Yes, they are gorgeous.  Yes, they entice you to strive for a higher level of design.  Some of them are even designs that we can emulate and sell.  But there are many that I could never create and sell in my market area.  They are the type of baskets that I would produce as a donation when I want to really impress but could never sell and make a profit.  They were designed to give you ideas and to encourage you to strive for more than just an “everyday” look.  They were designed to sell advertiser’s products.   Many of them are winners or entries in design competitions at the last Convention.  They were designed for the design effect with little thought given to cost or whether the design will sell. 

Ask yourself how these designs will look wrapped in cello–which is essential to keep the products in place.  Can they even be sucessfully wrapped in cello at all?  How will they look when the bows, perching promptly on either side or front of the basket, are suddenly moved to the top of the cello?  How much does the excellent photography techniques used affect the appearance of the basket? 

Look at the products used to create the basket.  Are they primarily high cost products or a mixture of high-end and reasonably priced ones?  How much of the cost of the basket is dedicated to gorgeous enhancements and floral treatments?  Think about how much time was spent designing this particular basket.  Do you have that kind of time to devote to each and every basket that you sell?  If you’re familiar with wholesale prices–and most of you are– sit down and calculate what you would guess the basket would cost to create.  Then use your formula to determine what you would need to sell that basket for. 

Look at the holiday themed issues.  Count the number of holiday specific themed products are used in one basket.  Can your business afford to buy cases of a dozen or more holiday themed products for a holiday such as Halloween?  My business certainly couldn’t.  I’d be eating Halloween candies and cookies for the rest of the year.
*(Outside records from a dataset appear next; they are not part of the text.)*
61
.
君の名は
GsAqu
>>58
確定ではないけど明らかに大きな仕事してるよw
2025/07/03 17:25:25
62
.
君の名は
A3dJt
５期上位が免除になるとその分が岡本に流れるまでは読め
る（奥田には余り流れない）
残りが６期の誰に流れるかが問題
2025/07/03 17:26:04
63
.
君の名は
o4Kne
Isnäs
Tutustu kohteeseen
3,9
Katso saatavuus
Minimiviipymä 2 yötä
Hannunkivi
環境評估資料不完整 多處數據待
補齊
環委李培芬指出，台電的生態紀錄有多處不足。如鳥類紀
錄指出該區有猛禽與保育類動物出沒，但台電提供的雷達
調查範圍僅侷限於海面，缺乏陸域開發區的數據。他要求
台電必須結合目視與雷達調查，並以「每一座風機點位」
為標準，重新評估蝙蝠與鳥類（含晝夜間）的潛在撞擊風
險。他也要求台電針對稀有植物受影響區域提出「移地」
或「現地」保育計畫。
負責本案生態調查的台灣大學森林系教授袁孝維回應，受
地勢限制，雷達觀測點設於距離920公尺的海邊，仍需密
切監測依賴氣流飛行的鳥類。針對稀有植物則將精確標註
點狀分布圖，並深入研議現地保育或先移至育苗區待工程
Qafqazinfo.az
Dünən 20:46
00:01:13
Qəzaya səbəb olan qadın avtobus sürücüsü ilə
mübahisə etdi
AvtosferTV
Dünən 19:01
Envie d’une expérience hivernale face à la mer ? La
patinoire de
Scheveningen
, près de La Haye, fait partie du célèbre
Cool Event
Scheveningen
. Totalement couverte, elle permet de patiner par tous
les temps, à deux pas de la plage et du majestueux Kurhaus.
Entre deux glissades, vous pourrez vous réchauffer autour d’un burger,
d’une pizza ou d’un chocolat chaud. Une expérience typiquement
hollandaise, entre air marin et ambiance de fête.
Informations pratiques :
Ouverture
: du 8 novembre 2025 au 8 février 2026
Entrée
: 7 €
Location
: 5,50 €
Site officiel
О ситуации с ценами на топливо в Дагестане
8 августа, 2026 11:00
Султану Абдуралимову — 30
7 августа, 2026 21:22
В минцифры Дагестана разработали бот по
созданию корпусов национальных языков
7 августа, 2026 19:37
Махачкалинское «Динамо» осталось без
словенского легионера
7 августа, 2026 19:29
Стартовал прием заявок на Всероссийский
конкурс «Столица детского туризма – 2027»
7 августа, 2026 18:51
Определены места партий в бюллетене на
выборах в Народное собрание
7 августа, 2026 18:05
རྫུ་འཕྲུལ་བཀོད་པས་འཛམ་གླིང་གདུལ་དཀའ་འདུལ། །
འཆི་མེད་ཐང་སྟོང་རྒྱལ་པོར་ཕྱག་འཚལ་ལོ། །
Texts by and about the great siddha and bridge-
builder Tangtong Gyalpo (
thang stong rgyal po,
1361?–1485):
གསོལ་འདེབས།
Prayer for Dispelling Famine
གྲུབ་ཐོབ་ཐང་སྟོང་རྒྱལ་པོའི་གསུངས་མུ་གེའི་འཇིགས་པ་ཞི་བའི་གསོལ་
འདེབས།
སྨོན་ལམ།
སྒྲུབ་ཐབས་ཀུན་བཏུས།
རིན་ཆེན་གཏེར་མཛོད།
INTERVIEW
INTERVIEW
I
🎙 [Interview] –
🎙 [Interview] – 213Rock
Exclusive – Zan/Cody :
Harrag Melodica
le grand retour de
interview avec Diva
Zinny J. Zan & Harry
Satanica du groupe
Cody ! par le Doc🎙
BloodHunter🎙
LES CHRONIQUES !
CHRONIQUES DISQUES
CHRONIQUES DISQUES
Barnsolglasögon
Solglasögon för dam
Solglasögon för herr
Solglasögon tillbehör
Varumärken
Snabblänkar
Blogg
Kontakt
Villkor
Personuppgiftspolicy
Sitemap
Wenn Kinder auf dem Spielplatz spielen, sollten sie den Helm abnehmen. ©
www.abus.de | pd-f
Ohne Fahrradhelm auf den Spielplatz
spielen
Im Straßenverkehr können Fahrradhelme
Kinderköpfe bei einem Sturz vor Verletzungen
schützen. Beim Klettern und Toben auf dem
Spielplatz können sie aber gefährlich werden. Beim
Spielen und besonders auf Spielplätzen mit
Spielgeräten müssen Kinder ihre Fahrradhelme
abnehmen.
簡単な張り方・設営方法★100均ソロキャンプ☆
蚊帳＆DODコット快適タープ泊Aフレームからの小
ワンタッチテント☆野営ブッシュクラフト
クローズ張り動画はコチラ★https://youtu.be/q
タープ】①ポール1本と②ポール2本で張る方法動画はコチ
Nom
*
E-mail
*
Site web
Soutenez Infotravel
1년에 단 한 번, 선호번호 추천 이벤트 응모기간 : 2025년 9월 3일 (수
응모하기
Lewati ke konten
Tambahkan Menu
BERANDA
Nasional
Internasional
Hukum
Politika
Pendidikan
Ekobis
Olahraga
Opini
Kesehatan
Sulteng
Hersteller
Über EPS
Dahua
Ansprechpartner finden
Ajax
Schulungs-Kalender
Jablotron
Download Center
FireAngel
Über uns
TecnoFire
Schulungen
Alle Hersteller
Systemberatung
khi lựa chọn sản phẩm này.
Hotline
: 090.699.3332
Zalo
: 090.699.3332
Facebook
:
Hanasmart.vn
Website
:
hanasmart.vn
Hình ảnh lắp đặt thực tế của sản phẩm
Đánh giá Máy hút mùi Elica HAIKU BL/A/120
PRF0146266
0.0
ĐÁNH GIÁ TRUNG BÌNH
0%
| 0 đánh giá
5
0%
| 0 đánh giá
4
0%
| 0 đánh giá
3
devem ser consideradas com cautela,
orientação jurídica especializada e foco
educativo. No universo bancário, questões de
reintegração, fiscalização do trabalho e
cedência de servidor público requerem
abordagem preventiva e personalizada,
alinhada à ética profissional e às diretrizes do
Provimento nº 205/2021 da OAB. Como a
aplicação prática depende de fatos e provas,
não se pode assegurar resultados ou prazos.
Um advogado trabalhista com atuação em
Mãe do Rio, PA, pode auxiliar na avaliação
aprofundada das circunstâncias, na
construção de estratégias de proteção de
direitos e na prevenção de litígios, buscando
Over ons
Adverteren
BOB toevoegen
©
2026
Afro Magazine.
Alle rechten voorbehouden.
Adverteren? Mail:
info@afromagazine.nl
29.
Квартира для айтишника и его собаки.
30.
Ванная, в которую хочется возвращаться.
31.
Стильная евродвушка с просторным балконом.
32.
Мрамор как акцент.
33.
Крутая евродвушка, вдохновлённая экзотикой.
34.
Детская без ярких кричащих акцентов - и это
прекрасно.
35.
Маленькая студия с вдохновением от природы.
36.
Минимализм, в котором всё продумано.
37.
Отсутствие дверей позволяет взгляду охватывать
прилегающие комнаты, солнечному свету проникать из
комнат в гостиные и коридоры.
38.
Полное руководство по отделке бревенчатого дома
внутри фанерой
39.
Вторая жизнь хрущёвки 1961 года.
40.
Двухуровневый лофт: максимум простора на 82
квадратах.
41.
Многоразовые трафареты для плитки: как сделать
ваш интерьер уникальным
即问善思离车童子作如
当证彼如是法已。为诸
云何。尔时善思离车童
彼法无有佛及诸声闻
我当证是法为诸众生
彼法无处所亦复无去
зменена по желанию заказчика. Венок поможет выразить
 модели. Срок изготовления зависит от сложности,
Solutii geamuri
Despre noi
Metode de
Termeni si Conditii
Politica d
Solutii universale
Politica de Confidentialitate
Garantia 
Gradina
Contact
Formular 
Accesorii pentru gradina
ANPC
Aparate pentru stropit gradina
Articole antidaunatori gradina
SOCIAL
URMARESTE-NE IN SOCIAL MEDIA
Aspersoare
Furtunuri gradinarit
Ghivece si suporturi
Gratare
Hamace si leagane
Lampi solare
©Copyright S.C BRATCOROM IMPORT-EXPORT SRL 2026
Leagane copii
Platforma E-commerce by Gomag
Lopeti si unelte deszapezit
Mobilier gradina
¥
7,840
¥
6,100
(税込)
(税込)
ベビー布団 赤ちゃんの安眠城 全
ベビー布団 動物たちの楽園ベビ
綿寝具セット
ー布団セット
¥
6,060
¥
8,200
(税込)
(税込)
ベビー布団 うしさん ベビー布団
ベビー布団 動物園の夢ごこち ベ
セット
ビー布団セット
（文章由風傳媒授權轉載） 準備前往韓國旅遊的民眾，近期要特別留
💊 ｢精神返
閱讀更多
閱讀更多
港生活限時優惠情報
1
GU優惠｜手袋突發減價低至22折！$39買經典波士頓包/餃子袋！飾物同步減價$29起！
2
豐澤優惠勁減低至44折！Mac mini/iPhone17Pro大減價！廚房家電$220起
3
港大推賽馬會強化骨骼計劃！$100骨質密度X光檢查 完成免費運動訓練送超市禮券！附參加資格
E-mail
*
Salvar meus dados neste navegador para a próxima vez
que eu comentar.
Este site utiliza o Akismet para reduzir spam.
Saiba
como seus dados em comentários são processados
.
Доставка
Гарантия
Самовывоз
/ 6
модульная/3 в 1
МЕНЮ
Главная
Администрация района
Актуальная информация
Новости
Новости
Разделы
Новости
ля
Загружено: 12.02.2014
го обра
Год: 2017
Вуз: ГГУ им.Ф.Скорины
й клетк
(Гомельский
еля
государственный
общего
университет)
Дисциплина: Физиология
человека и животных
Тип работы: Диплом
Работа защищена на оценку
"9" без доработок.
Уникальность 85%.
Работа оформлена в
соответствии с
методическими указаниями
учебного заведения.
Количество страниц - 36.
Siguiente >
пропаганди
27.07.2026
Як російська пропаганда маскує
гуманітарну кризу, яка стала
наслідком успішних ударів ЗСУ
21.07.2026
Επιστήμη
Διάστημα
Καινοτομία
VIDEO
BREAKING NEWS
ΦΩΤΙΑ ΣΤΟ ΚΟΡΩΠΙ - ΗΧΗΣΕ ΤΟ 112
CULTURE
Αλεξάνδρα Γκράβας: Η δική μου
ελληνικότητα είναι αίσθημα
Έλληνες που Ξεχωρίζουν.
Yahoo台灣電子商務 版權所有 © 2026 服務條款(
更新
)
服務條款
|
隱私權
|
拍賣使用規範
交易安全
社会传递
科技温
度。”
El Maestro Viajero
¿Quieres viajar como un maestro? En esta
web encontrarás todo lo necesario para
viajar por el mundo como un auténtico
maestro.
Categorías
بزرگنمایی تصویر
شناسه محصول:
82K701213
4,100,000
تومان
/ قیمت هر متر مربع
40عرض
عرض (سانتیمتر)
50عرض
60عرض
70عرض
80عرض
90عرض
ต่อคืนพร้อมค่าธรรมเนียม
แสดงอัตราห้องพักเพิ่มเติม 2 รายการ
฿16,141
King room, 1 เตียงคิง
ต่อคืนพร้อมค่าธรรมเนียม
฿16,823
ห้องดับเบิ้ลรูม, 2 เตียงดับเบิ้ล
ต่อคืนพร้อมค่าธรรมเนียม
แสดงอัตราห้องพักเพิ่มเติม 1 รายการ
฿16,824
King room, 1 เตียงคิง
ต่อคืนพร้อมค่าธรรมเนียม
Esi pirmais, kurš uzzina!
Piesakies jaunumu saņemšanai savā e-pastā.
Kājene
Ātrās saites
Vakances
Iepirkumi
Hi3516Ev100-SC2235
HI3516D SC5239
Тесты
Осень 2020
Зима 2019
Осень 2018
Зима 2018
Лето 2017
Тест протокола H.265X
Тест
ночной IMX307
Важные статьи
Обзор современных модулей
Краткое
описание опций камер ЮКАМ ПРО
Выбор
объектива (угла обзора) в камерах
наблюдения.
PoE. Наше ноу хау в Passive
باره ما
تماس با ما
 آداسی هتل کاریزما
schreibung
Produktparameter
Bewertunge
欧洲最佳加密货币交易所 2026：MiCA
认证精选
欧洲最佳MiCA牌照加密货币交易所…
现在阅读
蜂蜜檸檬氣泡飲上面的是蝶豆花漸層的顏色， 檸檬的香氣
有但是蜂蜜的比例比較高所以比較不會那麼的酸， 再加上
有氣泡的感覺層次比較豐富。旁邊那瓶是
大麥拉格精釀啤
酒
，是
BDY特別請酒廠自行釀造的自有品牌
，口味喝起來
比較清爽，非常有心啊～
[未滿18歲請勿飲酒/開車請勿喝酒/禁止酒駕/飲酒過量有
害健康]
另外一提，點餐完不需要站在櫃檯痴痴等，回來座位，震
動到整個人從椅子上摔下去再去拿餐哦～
Now that you’ve looked at these gorgeous works of art and asked yourself the above questions, look at them as they were intended.  Most, but perhaps not all, were not intended for you to copy and sell off your store’s shelves or website pages.  They were intended to give you ideas and to encourage you to buy advertiser’s products. 

With that in mind, take the bits and pieces of what you like about each design and create your own.  Create designs that you know will sell for you.  Use your imagination and design talents to create something similar, but more practical, with products that you can use in a large number of designs.  Incorporate one or two themed items and even some florals and enhancements (if that is your style) keeping a careful eye on the total cost of products and labor. 

When you are finished, you probably won’t have a gift basket that looks like the ones in the magazines but you’ll have a design that you can sell and make a profit on in your local market.  And isn’t making a profit what being in business is all about?

And, just in case you are wondering, the basket shown above is one of mine that was created specifically for the 2007 Designer of the Year competion.  It won second place as “Best Corporate Design” and, no, it’s not a design created to sell. It was created for a specific purpose and served that purpose well but the cost of the products used and time involved to create it would make it a difficult one to sell for a profit.

One Minute Wisdoms

When I first started this blog, I decided that creating a sucessful business is about more than just making money.  Since I use this blog to say what I want to say and to tell it as I see it, here is another of my one-minute-wisdoms.
Each of us started our business with goals and dreams.  But before we actually had a business there had to be customers.  Always remember  to keep your eye on your goals and your dreams in your heart.  Never forget that behind every reader of your web page, and every sale that you make, there is a real person.  And you never know, when you can be the one to make a difference to that person.

So . . .Make a difference – don’t just make money.

It’s easy to make a buck. 
It’s a lot tougher to make a difference.